Pass Shadow, Whisper Shade art review: Group show about personal histories

Collective’s 2024 Satellite Programme produces a work of cohesive synergy

Share:
Pass Shadow, Whisper Shade art review: Group show about personal histories

A collegiate approach prevails over this group show of six graduates from Collective’s 2024 Satellite Programme of emerging artists. Taking its title from an Irish proverb that loosely translates as ‘people live in each other’s shadows’, Pass Shadow, Whisper Shade is disparate in approach, with shared themes of personal history running throughout. Tellingly, almost all artists make reference to their parents, grandparents or older ancestors.

Emelia Kerr Beale draws inspiration from her father’s now demolished factory with a large-scale grid of graphite drawings of ‘clock’ patterns, parts of a mechanical knitting machine and an industrial soundscape by Clara Hancock that sounds like a factory sampled. Hannan Jones’ looped 16mm-based moving-image piece ‘Hiraeth: Pandy Lane’ looks to Jones’ grandfather’s attempts to buy a suit in a work that resembles a 1970s folk-horror public information film. There is folk horror too in ‘Gastromancy’, Katherine Fay Allan’s digital film that chases some kind of healing in a choreographed call and response ritual by fantastically costumed women.

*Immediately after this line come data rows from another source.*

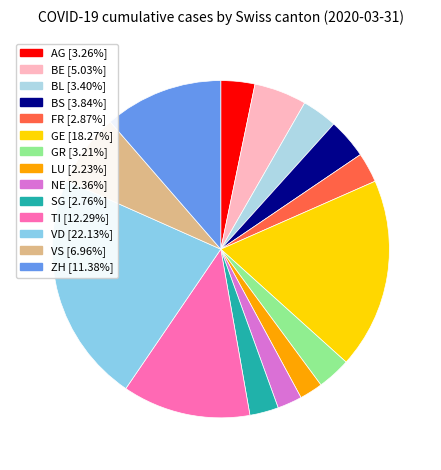

The GR slice represents 14% of the pie. True or false?

False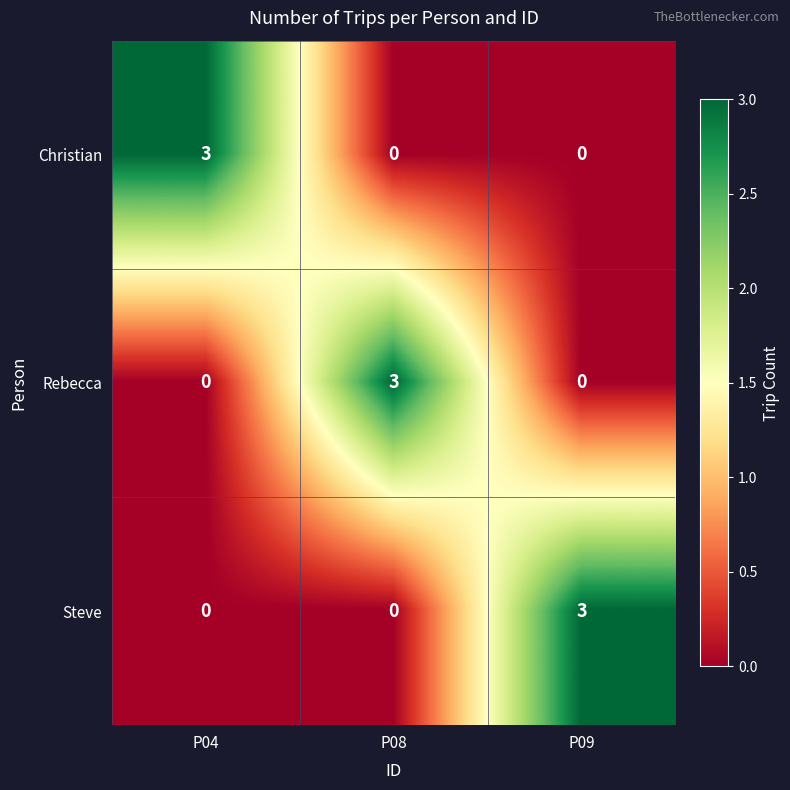

At how many categories does at least one series exceed 1?

3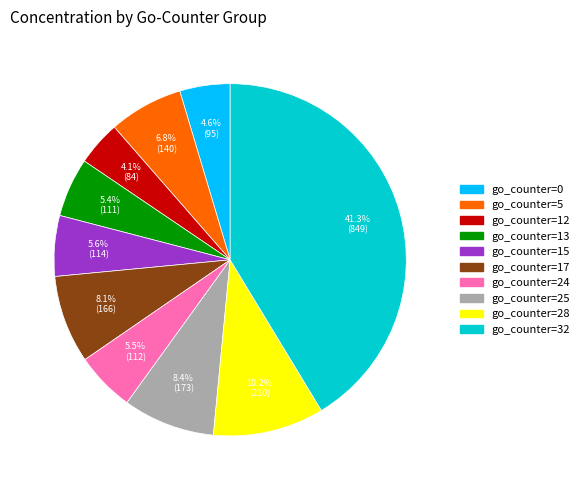

Is there a majority slice in this chart?

No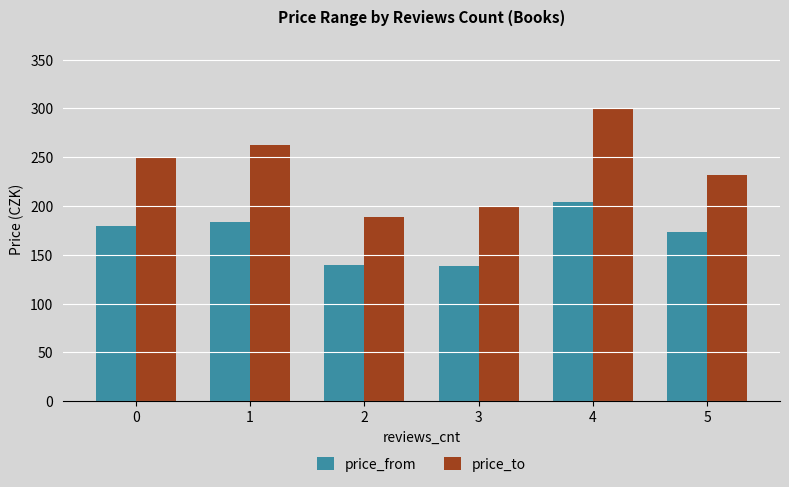

At how many categories does at least one series exceed 222?

4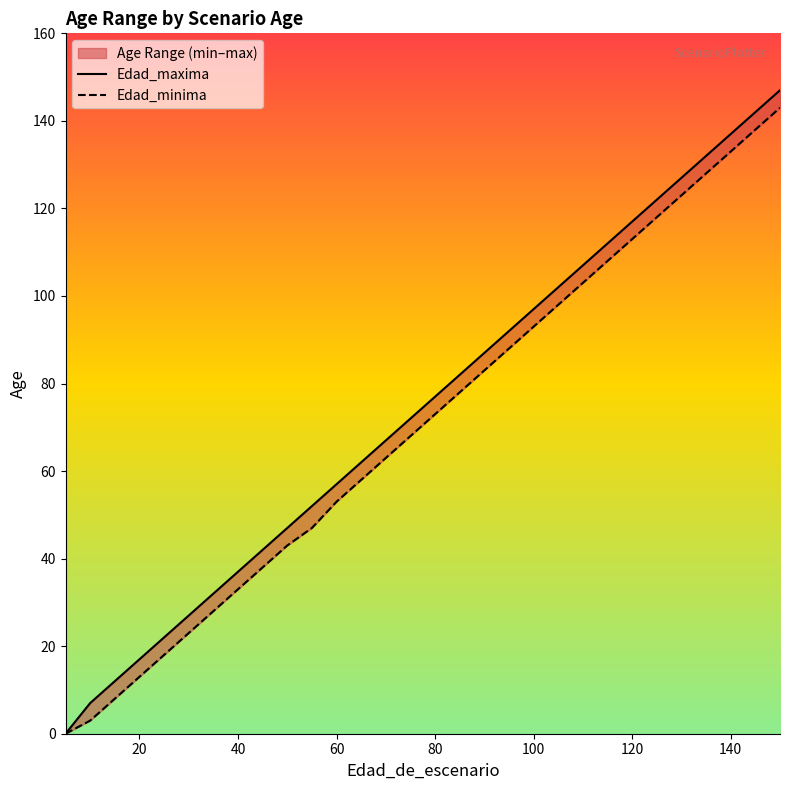

Which series has the largest range (max minus min)?

Edad_maxima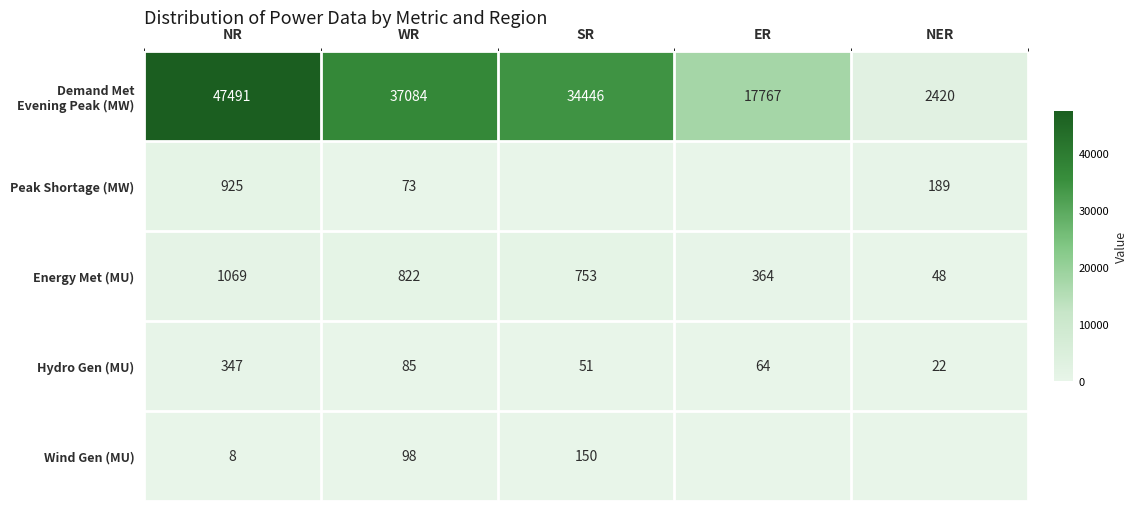

Read the Energy Met (MU) value at SR, to the nearest 10.

750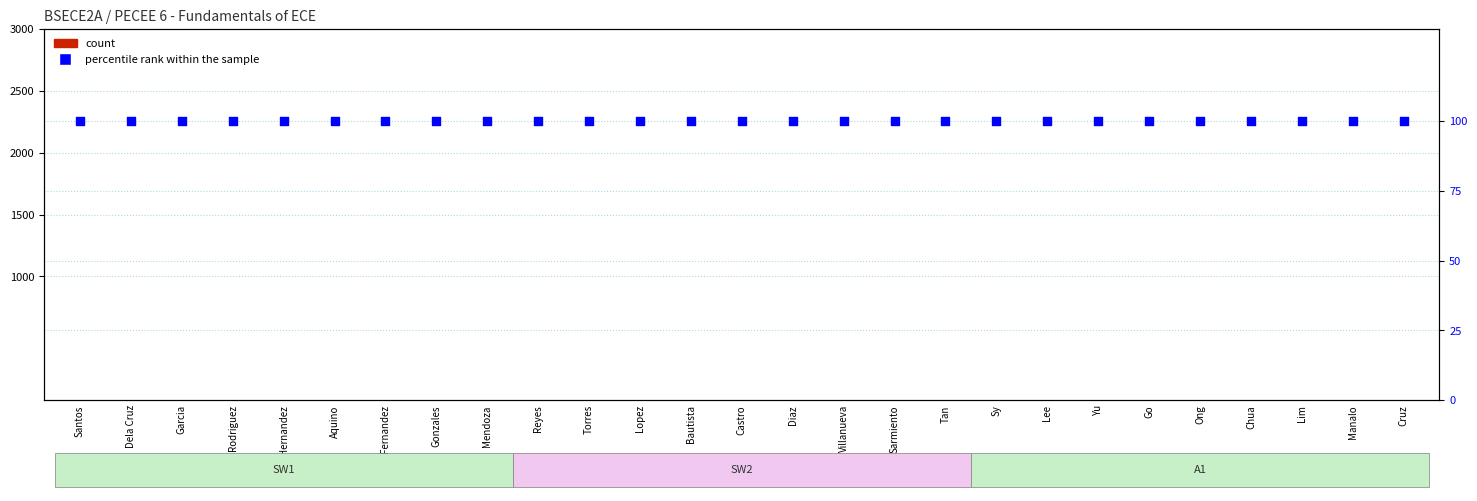

Which series reaches the minimum Y coordinate?

count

Shower Duster / picture: Clarinda Tse

Clarinda Tse’s ‘Shower Duster II’ puts a shower into a seismic cave-like setting, where ancient objects inherited from Tse’s grandfather illustrate another fantastical world. Rowan Markson’s series of piano-based installations include sheet music translated by her father from Bach’s ‘Prelude In C Major’ for a series of disruptions best summed up by the title scratched into one work: ‘To Poke, To Prod, To Goad, To Incite’.

This attitude is heralded within Josie KO’s ‘Mekle Lippis’, two bright banners draped outside the gallery. With the central figure of a black woman in each, a third banner inside flanks a revolving sculpture in an appealing attempt to put black women’s history to the fore. A cohesive synergy runs across the exhibition that gives Collective the air of a gang hut. Here, hand-me-down baggage is dusted off and transformed into a reinvigorated show-and-tell.

Pass Shadow, Whisper Shade, Collective, Edinburgh until Sunday 22 December; main picture: Katherine Fay Allan.